▶ **DATASET EXCERPTS**
# # #

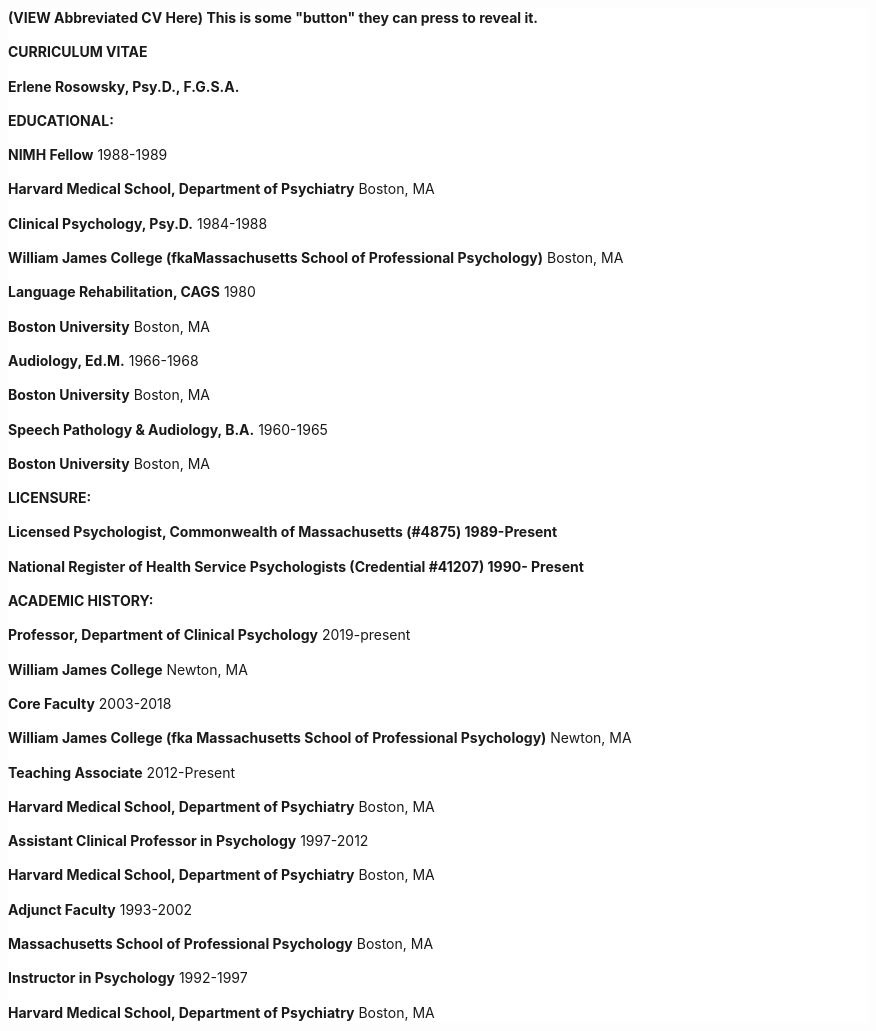 **(VIEW Abbreviated CV Here) This is some "button" they can press to
reveal it.**

**CURRICULUM VITAE**

**Erlene Rosowsky, Psy.D., F.G.S.A.**

**EDUCATIONAL:**

**NIMH Fellow** 1988-1989

**Harvard Medical School, Department of Psychiatry** Boston, MA

**Clinical Psychology, Psy.D.** 1984-1988

**William James College (fkaMassachusetts School of Professional
Psychology)** Boston, MA

**Language Rehabilitation, CAGS** 1980

**Boston University** Boston, MA

**Audiology, Ed.M.** 1966-1968

**Boston University** Boston, MA

**Speech Pathology & Audiology, B.A.** 1960-1965

**Boston University** Boston, MA

**LICENSURE:**

**Licensed Psychologist, Commonwealth of Massachusetts (\#4875)
1989-Present**

**National Register of Health Service Psychologists (Credential \#41207)
1990- Present**

**ACADEMIC HISTORY:**

**Professor, Department of Clinical Psychology** 2019-present

**William James College** Newton, MA

**Core Faculty** 2003-2018

**William James College (fka Massachusetts School of Professional
Psychology)** Newton, MA

**Teaching Associate** 2012-Present

**Harvard Medical School, Department of Psychiatry** Boston, MA

**Assistant Clinical Professor in Psychology** 1997-2012

**Harvard Medical School, Department of Psychiatry** Boston, MA

**Adjunct Faculty** 1993-2002

**Massachusetts School of Professional Psychology** Boston, MA

**Instructor in Psychology** 1992-1997

**Harvard Medical School, Department of Psychiatry** Boston, MA
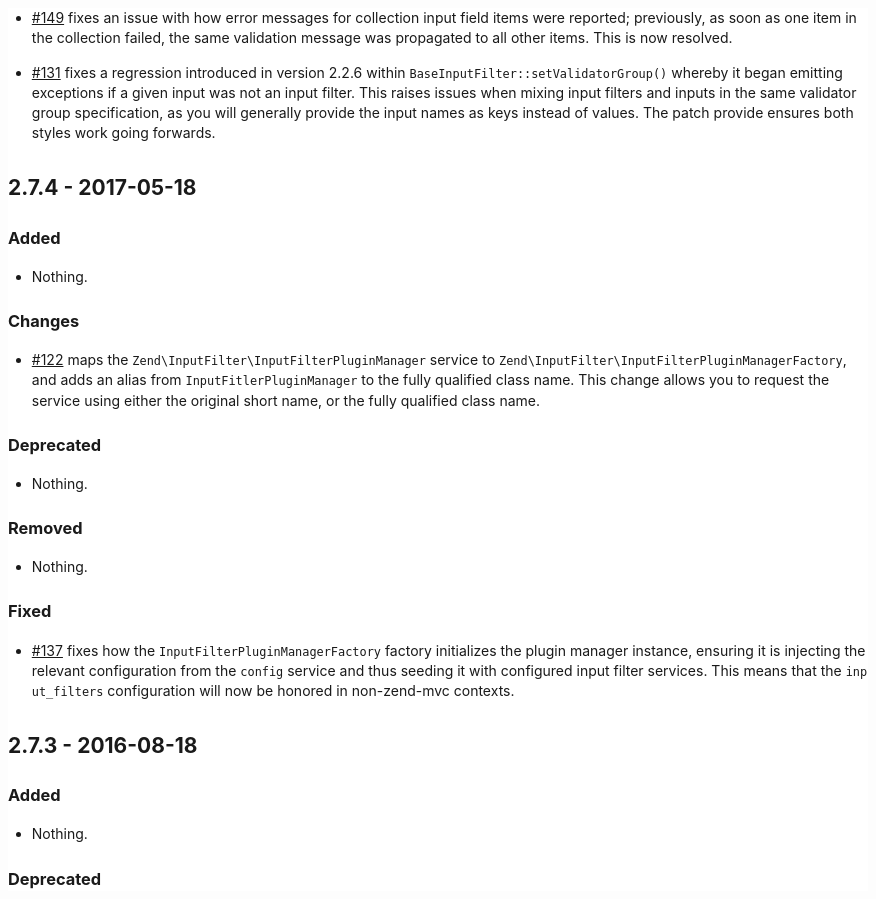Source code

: - [#149](https://github.com/zendframework/zend-inputfilter/pull/149) fixes an
  issue with how error messages for collection input field items were reported;
  previously, as soon as one item in the collection failed, the same validation
  message was propagated to all other items. This is now resolved.

- [#131](https://github.com/zendframework/zend-inputfilter/pull/131) fixes a
  regression introduced in version 2.2.6 within
  `BaseInputFilter::setValidatorGroup()` whereby it began emitting exceptions if
  a given input was not an input filter. This raises issues when mixing input
  filters and inputs in the same validator group specification, as you will
  generally provide the input names as keys instead of values. The patch provide
  ensures both styles work going forwards.

## 2.7.4 - 2017-05-18

### Added

- Nothing.

### Changes

- [#122](https://github.com/zendframework/zend-inputfilter/pull/122) maps the
  `Zend\InputFilter\InputFilterPluginManager` service to
  `Zend\InputFilter\InputFilterPluginManagerFactory`, and adds an alias from
  `InputFitlerPluginManager` to the fully qualified class name. This change
  allows you to request the service using either the original short name, or the
  fully qualified class name.

### Deprecated

- Nothing.

### Removed

- Nothing.

### Fixed

- [#137](https://github.com/zendframework/zend-inputfilter/pull/137) fixes how the
  `InputFilterPluginManagerFactory` factory initializes the plugin manager
  instance, ensuring it is injecting the relevant configuration from the
  `config` service and thus seeding it with configured input filter services.
  This means that the `input_filters` configuration will now be honored in
  non-zend-mvc contexts.

## 2.7.3 - 2016-08-18

### Added

- Nothing.

### Deprecated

# # #

▶ **INSTRUCTIONS TO FOLLOW**
Repeat the listing word for word, but without its pictures.

▶ **EXERCISE RESPONSE**
 **(VIEW Abbreviated CV Here) This is some "button" they can press to
reveal it.**

**CURRICULUM VITAE**

**Erlene Rosowsky, Psy.D., F.G.S.A.**

**EDUCATIONAL:**

**NIMH Fellow** 1988-1989

**Harvard Medical School, Department of Psychiatry** Boston, MA

**Clinical Psychology, Psy.D.** 1984-1988

**William James College (fkaMassachusetts School of Professional
Psychology)** Boston, MA

**Language Rehabilitation, CAGS** 1980

**Boston University** Boston, MA

**Audiology, Ed.M.** 1966-1968

**Boston University** Boston, MA

**Speech Pathology & Audiology, B.A.** 1960-1965

**Boston University** Boston, MA

**LICENSURE:**

**Licensed Psychologist, Commonwealth of Massachusetts (\#4875)
1989-Present**

**National Register of Health Service Psychologists (Credential \#41207)
1990- Present**

**ACADEMIC HISTORY:**

**Professor, Department of Clinical Psychology** 2019-present

**William James College** Newton, MA

**Core Faculty** 2003-2018

**William James College (fka Massachusetts School of Professional
Psychology)** Newton, MA

**Teaching Associate** 2012-Present

**Harvard Medical School, Department of Psychiatry** Boston, MA

**Assistant Clinical Professor in Psychology** 1997-2012

**Harvard Medical School, Department of Psychiatry** Boston, MA

**Adjunct Faculty** 1993-2002

**Massachusetts School of Professional Psychology** Boston, MA

**Instructor in Psychology** 1992-1997

**Harvard Medical School, Department of Psychiatry** Boston, MA
Source code

: - [#149](https://github.com/zendframework/zend-inputfilter/pull/149) fixes an
  issue with how error messages for collection input field items were reported;
  previously, as soon as one item in the collection failed, the same validation
  message was propagated to all other items. This is now resolved.

- [#131](https://github.com/zendframework/zend-inputfilter/pull/131) fixes a
  regression introduced in version 2.2.6 within
  `BaseInputFilter::setValidatorGroup()` whereby it began emitting exceptions if
  a given input was not an input filter. This raises issues when mixing input
  filters and inputs in the same validator group specification, as you will
  generally provide the input names as keys instead of values. The patch provide
  ensures both styles work going forwards.

## 2.7.4 - 2017-05-18

### Added

- Nothing.

### Changes

- [#122](https://github.com/zendframework/zend-inputfilter/pull/122) maps the
  `Zend\InputFilter\InputFilterPluginManager` service to
  `Zend\InputFilter\InputFilterPluginManagerFactory`, and adds an alias from
  `InputFitlerPluginManager` to the fully qualified class name. This change
  allows you to request the service using either the original short name, or the
  fully qualified class name.

### Deprecated

- Nothing.

### Removed

- Nothing.

### Fixed

- [#137](https://github.com/zendframework/zend-inputfilter/pull/137) fixes how the
  `InputFilterPluginManagerFactory` factory initializes the plugin manager
  instance, ensuring it is injecting the relevant configuration from the
  `config` service and thus seeding it with configured input filter services.
  This means that the `input_filters` configuration will now be honored in
  non-zend-mvc contexts.

## 2.7.3 - 2016-08-18

### Added

- Nothing.

### Deprecated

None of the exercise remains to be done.